HIV infection can be detected with great accuracy using WHO-prequalified tests within a nationally approved testing strategy and algorithm.
- Most widely-used HIV diagnostic tests detect antibodies produced by the person as part of their immune response to fight HIV.
- In most cases, people develop antibodies to HIV within 28 days of infection.
Treatment for HIV AIDS
As of now, there is no treatment for HIV AIDS, but the disease can be prevented and managed.
HIV is not transmitted if a person’s sexual partner is virally suppressed on Antiretroviral therapy (ART), so increasing access to testing and supporting linkage to ART is an important component of HIV prevention.
- The standard treatment consists of a combination of drugs (often called “highly active antiretroviral therapy” or HAART) that suppress HIV replication.
- Current antiretroviral therapy (ART) does not cure HIV infection but suppresses viral replication and allows an individual’s immune system recovery to strengthen and regain the capacity to fight off opportunistic infections and some cancers.
In 2021, the Food and Drug Administration (FDA) approved Cabenuva, which contains two different types of HIV drugs: cabotegravir and rilpivirine.
HIV AIDS in India
The number of people contracting HIV (human immunodeficiency virus) in the last 10 years has come down significantly. HIV AIDS is an epidemic in India.
India has a very good network with the National AIDS Control Organization (NACO), a Government of India organization, which is responsible for managing HIV patients right from his/her diagnosis.
- With the easy availability of Highly Active Anti-Retroviral Treatment (HAART), the prognosis of HIV patients has improved over the last two decades.
National AIDS Control Organization is a division of the Ministry of Health and Family Welfare that provides leadership to HIV/AIDS control programs in India through 35 HIV/AIDS Prevention and Control Societies.
- In 1986, following the detection of the first AIDS case in the country, the National AIDS Committee was constituted in the Ministry of Health and Family Welfare.
- As the epidemic spread, the need was felt for a nationwide program and an organization to steer the program.
- In 1992 India’s first National AIDS Control Programme (1992-1999) was launched, and National AIDS Control Organization (NACO) was constituted to implement the program.

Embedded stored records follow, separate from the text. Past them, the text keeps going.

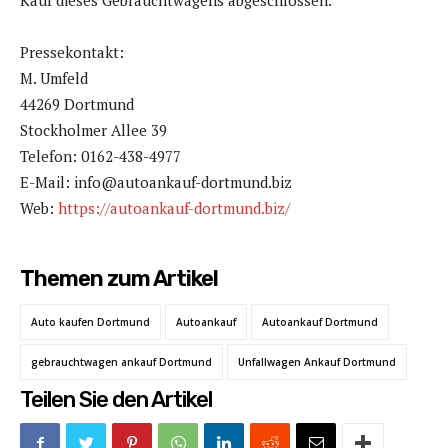
Kauf dieses Gebrauchtwagens abgeschlossen.
Pressekontakt:
M. Umfeld
44269
Dortmund
Stockholmer Allee 39
Telefon: 0162-438-4977
E-Mail: info@autoankauf-dortmund.biz
Web:
https://autoankauf-dortmund.biz/
Themen zum Artikel
Auto kaufen Dortmund
Autoankauf
Autoankauf Dortmund
gebrauchtwagen ankauf Dortmund
Unfallwagen Ankauf Dortmund
Teilen Sie den Artikel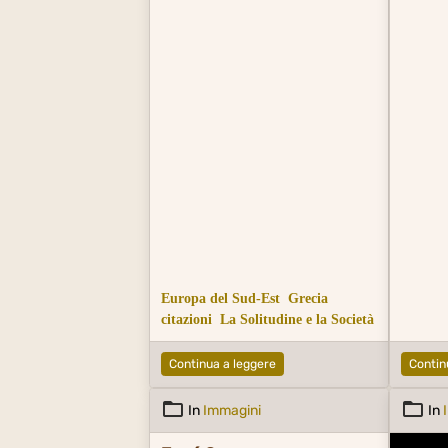
Europa del Sud-Est
Grecia
citazioni
La Solitudine e la Società
Continua a leggere
Contin
In
Immagini
In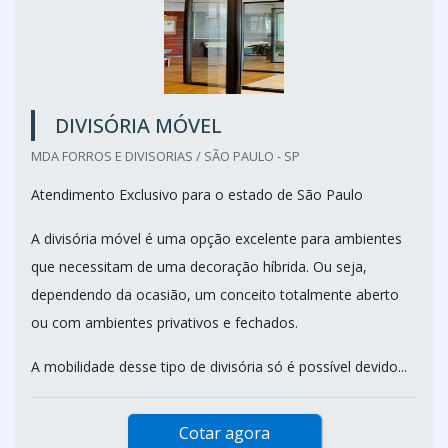
DIVISÓRIA MÓVEL
MDA FORROS E DIVISORIAS / SÃO PAULO - SP
Atendimento Exclusivo para o estado de São Paulo
A divisória móvel é uma opção excelente para ambientes
que necessitam de uma decoração híbrida. Ou seja,
dependendo da ocasião, um conceito totalmente aberto
ou com ambientes privativos e fechados.
A mobilidade desse tipo de divisória só é possível devido...
Cotar agora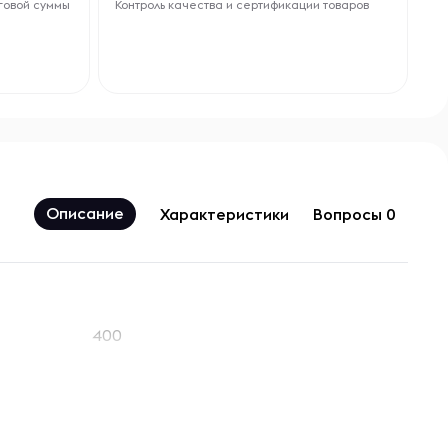
говой суммы
Контроль качества и сертификации товаров
Описание
Характеристики
Вопросы 0
400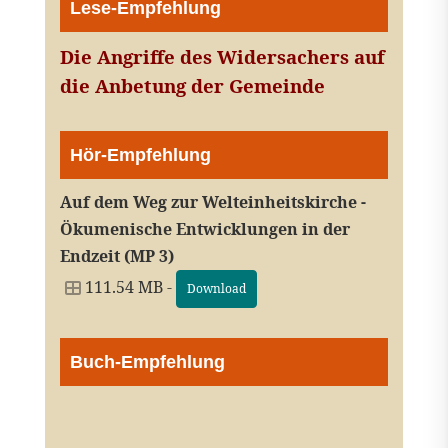
Lese-Empfehlung
Die Angriffe des Widersachers auf
die Anbetung der Gemeinde
Hör-Empfehlung
Auf dem Weg zur Welteinheitskirche -
Ökumenische Entwicklungen in der
Endzeit (MP 3)
111.54 MB -
Download
Buch-Empfehlung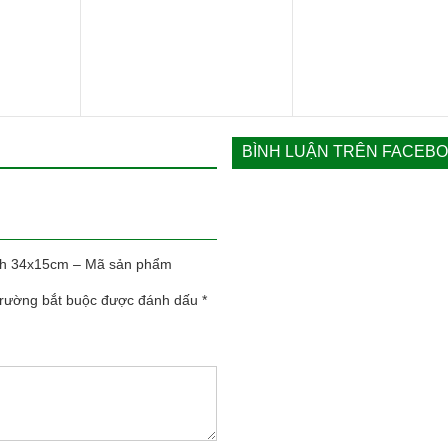
37.000 ₫.
là:
 ₫.
là:
27.000 ₫.
là:
29.
165.000 ₫.
21.000 ₫.
BÌNH LUẬN TRÊN FACEB
ech 34x15cm – Mã sản phẩm
trường bắt buộc được đánh dấu
*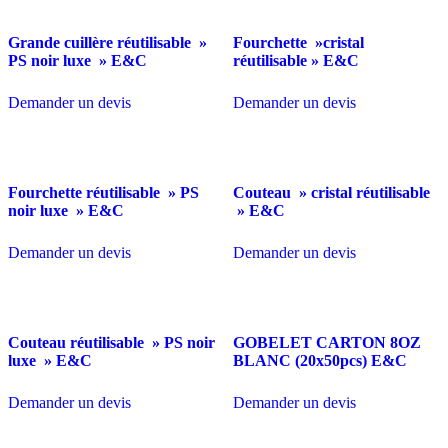
Grande cuillère réutilisable »
Fourchette »cristal
PS noir luxe » E&C
réutilisable » E&C
Demander un devis
Demander un devis
Fourchette réutilisable » PS
Couteau » cristal réutilisable
noir luxe » E&C
» E&C
Demander un devis
Demander un devis
Couteau réutilisable » PS noir
GOBELET CARTON 8OZ
luxe » E&C
BLANC (20x50pcs) E&C
Demander un devis
Demander un devis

The HIV and AIDS (Prevention & Control) Act, 2017 is a central legislation protecting and promoting the rights of persons infected with and affected by HIV and AIDS.

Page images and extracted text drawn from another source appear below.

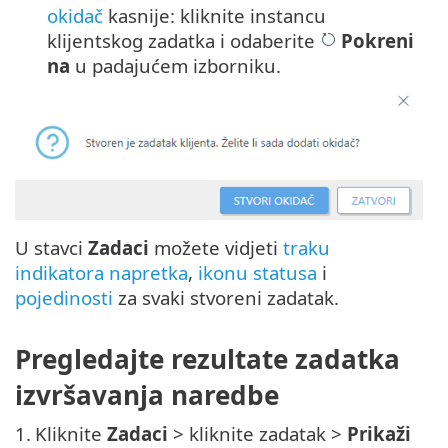
okidač
kasnije: kliknite instancu
klijentskog zadatka i odaberite
Pokreni
na
u padajućem izborniku.
U stavci
Zadaci
možete vidjeti
traku
indikatora napretka
,
ikonu statusa
i
pojedinosti
za svaki stvoreni zadatak.
Pregledajte rezultate zadatka
izvršavanja naredbe
1.
Kliknite
Zadaci
> kliknite zadatak >
Prikaži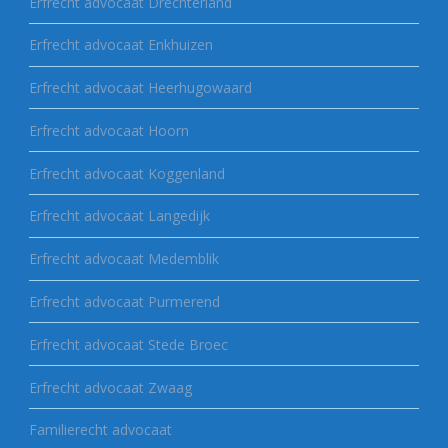
Erfrecht advocaat Drechterland
Erfrecht advocaat Enkhuizen
Erfrecht advocaat Heerhugowaard
Erfrecht advocaat Hoorn
Erfrecht advocaat Koggenland
Erfrecht advocaat Langedijk
Erfrecht advocaat Medemblik
Erfrecht advocaat Purmerend
Erfrecht advocaat Stede Broec
Erfrecht advocaat Zwaag
Familierecht advocaat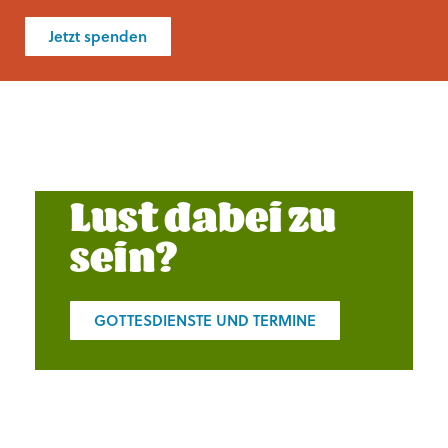
Jetzt spenden
Lust dabei zu
sein?
GOTTESDIENSTE UND TERMINE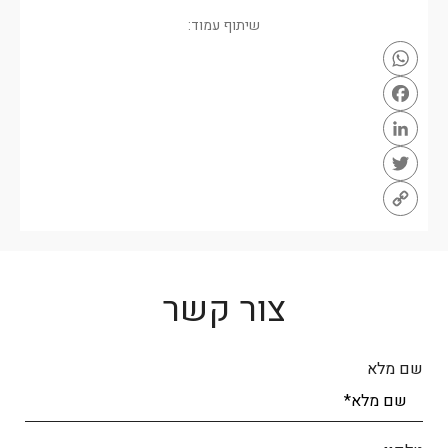
שיתוף עמוד:
WhatsApp
Facebook
LinkedIn
Twitter
Copy
Link
צור קשר
שם מלא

- The Act came into force on September 10, 2018, intending to prevent and control the spread of HIV and AIDS and for reinforcing the legal and human rights of persons infected with and affected by HIV and AIDS.
- It also seeks to protect the rights of healthcare providers.
- The Act addresses stigma & discrimination and strives to create an enabling environment for enhancing access to services.
- It provides diagnostic facilities related to ART and opportunistic infection management to people living with HIV and AIDS.
- The Act also provides for a robust grievance redressal mechanism in the form of an Ombudsman at the State level and a Complaints Officer at the establishment level aiming to provide speedy redressal.
Misinformation and fear increase the stigma surrounding HIV and AIDS. One in eight people with HIV is denied health services because of stigma and discrimination.
Providing clear information about HIV, plus public awareness campaigns and stigma-reduction sessions for healthcare professionals and others can help people recognize and address the stigmatizing attitudes they hold.
Protecting, promoting, respecting, and fulfilling people’s human rights is an essential part of an effective HIV response.
Ensuring people with HIV and people most at risk of HIV are included in responses to humanitarian crises is key to minimizing the impact emergencies have on these communities.